◆ EXERCISE INPUT
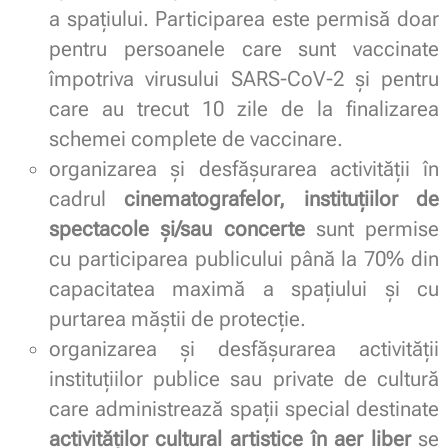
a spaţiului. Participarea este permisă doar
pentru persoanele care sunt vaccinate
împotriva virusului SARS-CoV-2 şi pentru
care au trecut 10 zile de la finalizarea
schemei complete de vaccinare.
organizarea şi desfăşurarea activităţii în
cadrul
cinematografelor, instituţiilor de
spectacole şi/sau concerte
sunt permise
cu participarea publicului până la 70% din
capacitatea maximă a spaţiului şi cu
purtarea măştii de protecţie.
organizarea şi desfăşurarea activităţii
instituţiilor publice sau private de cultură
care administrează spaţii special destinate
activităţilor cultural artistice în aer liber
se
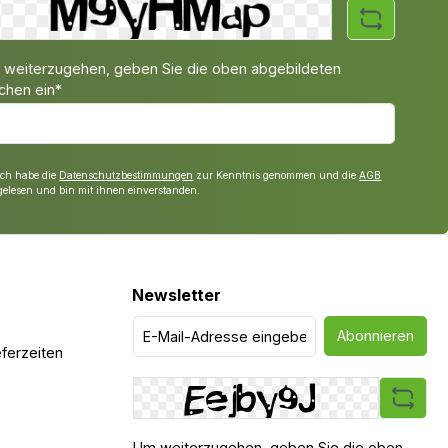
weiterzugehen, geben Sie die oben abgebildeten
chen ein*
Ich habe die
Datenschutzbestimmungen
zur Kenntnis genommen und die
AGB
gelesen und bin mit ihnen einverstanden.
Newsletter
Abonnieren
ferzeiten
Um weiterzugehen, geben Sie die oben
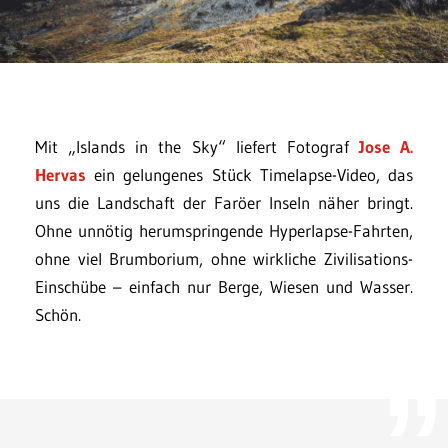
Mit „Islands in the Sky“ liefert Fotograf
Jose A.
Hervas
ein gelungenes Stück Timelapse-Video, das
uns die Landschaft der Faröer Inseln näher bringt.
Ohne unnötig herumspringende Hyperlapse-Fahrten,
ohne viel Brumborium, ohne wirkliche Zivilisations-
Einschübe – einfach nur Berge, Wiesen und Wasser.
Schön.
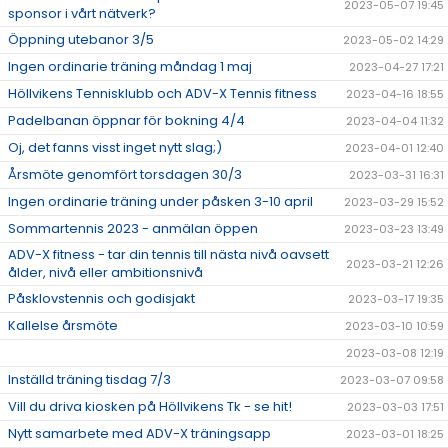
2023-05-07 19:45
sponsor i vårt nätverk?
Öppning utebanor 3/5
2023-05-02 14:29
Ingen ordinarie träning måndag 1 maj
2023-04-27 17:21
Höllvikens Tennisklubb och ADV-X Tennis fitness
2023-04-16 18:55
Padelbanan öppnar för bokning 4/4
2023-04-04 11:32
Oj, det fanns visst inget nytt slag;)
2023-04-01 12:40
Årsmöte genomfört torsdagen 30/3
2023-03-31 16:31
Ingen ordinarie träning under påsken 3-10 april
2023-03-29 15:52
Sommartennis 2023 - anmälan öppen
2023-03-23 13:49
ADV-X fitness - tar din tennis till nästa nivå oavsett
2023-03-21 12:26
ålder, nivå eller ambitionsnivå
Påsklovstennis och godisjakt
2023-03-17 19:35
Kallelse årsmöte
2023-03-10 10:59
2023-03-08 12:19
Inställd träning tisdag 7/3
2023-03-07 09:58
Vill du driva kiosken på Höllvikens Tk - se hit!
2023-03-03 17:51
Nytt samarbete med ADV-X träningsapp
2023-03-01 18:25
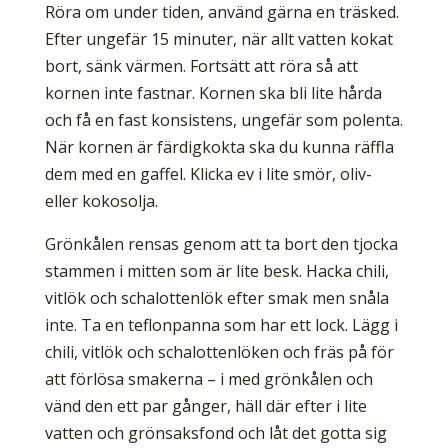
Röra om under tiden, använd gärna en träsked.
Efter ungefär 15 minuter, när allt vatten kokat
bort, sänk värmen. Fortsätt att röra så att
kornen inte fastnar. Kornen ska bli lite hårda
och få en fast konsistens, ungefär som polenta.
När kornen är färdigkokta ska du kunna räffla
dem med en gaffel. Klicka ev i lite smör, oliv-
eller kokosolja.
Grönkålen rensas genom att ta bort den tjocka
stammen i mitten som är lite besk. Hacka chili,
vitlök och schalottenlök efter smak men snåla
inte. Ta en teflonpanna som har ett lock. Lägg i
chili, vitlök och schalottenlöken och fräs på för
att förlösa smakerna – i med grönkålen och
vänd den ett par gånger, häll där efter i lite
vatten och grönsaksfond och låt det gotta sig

◆ WHAT TO WORK ON
Apart from the pictures, all of the data should be repeated exactly.

◆ ANSWER SPACE
a spaţiului. Participarea este permisă doar
pentru persoanele care sunt vaccinate
împotriva virusului SARS-CoV-2 şi pentru
care au trecut 10 zile de la finalizarea
schemei complete de vaccinare.
organizarea şi desfăşurarea activităţii în
cadrul
cinematografelor, instituţiilor de
spectacole şi/sau concerte
sunt permise
cu participarea publicului până la 70% din
capacitatea maximă a spaţiului şi cu
purtarea măştii de protecţie.
organizarea şi desfăşurarea activităţii
instituţiilor publice sau private de cultură
care administrează spaţii special destinate
activităţilor cultural artistice în aer liber
se
weiterzugehen, geben Sie die oben abgebildeten
chen ein*
Ich habe die
Datenschutzbestimmungen
zur Kenntnis genommen und die
AGB
gelesen und bin mit ihnen einverstanden.
Newsletter
Abonnieren
ferzeiten
Um weiterzugehen, geben Sie die oben
Mit „Islands in the Sky“ liefert Fotograf
Jose A.
Hervas
ein gelungenes Stück Timelapse-Video, das
uns die Landschaft der Faröer Inseln näher bringt.
Ohne unnötig herumspringende Hyperlapse-Fahrten,
ohne viel Brumborium, ohne wirkliche Zivilisations-
Einschübe – einfach nur Berge, Wiesen und Wasser.
Schön.
2023-05-07 19:45
sponsor i vårt nätverk?
Öppning utebanor 3/5
2023-05-02 14:29
Ingen ordinarie träning måndag 1 maj
2023-04-27 17:21
Höllvikens Tennisklubb och ADV-X Tennis fitness
2023-04-16 18:55
Padelbanan öppnar för bokning 4/4
2023-04-04 11:32
Oj, det fanns visst inget nytt slag;)
2023-04-01 12:40
Årsmöte genomfört torsdagen 30/3
2023-03-31 16:31
Ingen ordinarie träning under påsken 3-10 april
2023-03-29 15:52
Sommartennis 2023 - anmälan öppen
2023-03-23 13:49
ADV-X fitness - tar din tennis till nästa nivå oavsett
2023-03-21 12:26
ålder, nivå eller ambitionsnivå
Påsklovstennis och godisjakt
2023-03-17 19:35
Kallelse årsmöte
2023-03-10 10:59
2023-03-08 12:19
Inställd träning tisdag 7/3
2023-03-07 09:58
Vill du driva kiosken på Höllvikens Tk - se hit!
2023-03-03 17:51
Nytt samarbete med ADV-X träningsapp
2023-03-01 18:25
Röra om under tiden, använd gärna en träsked.
Efter ungefär 15 minuter, när allt vatten kokat
bort, sänk värmen. Fortsätt att röra så att
kornen inte fastnar. Kornen ska bli lite hårda
och få en fast konsistens, ungefär som polenta.
När kornen är färdigkokta ska du kunna räffla
dem med en gaffel. Klicka ev i lite smör, oliv-
eller kokosolja.
Grönkålen rensas genom att ta bort den tjocka
stammen i mitten som är lite besk. Hacka chili,
vitlök och schalottenlök efter smak men snåla
inte. Ta en teflonpanna som har ett lock. Lägg i
chili, vitlök och schalottenlöken och fräs på för
att förlösa smakerna – i med grönkålen och
vänd den ett par gånger, häll där efter i lite
vatten och grönsaksfond och låt det gotta sig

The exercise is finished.